● **To be done**
(a) Answer these from the Form 8-K filing below:
(i) What date is given for the earliest event reported?
(ii) In which state is the registrant incorporated?
(iii) What is the registrant's telephone number, including area code?
(b) The Form 8-K filing below offers checkboxes for satisfying other filing obligations. List every rule named in those checkboxes.

● **Source**

————————

FORM 8-K

 

UNITED STATES

SECURITIES AND EXCHANGE COMMISSION

Washington, D.C. 20549

 

FORM 8-K

 

CURRENT REPORT

Pursuant to Section 13 OR 15(d) of

The Securities Exchange Act of 1934

 

Date of Report (Date of earliest event reported): December 9, 2005

 

THE COAST DISTRIBUTION SYSTEM, INC.

(Exact name of registrant as specified in its charter)

 

Delaware   1-9511   94-2490990
(State or other jurisdiction   (Commission   (IRS Employer
of incorporation)   File Number)   Identification No.)

 

350 Woodview Avenue, Morgan Hill, California   95037
(Address of principal executive offices)   (Zip Code)

 

Registrant’s telephone number, including area code: (408) 782-6686

 

N/A

(Former name or former address, if changed since last report)

 

Check the appropriate box below if the Form 8-K filing is intended to simultaneously satisfy the filing obligation of the registrant under any of the following provisions:

 

¨ Written communications pursuant to Rule 425 under the Securities Act (17 CFR 230.425)

 

¨ Soliciting material pursuant to Rule 14a-12 under the Exchange Act (17 CFR 240.14a-12)

 

¨ Pre-commencement communications pursuant to Rule 14d-2(b) under the Exchange Act (17 CFR 240.14d-2(b))

 

¨ Pre-commencement communications pursuant to Rule 13e-4(c) under the Exchange Act (17 CFR 240.13e-4(c))

————————

● **Data records**
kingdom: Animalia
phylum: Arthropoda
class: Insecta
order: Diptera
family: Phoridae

————————

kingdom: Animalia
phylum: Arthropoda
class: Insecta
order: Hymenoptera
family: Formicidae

————————

● **Answers provided**
(a)
(i) December 9, 2005
(ii) Delaware
(iii) (408) 782-6686

(b)
Rule 425 under the Securities Act (17 CFR 230.425)
Rule 14a-12 under the Exchange Act (17 CFR 240.14a-12)
Rule 14d-2(b) under the Exchange Act (17 CFR 240.14d-2(b))
Rule 13e-4(c) under the Exchange Act (17 CFR 240.13e-4(c))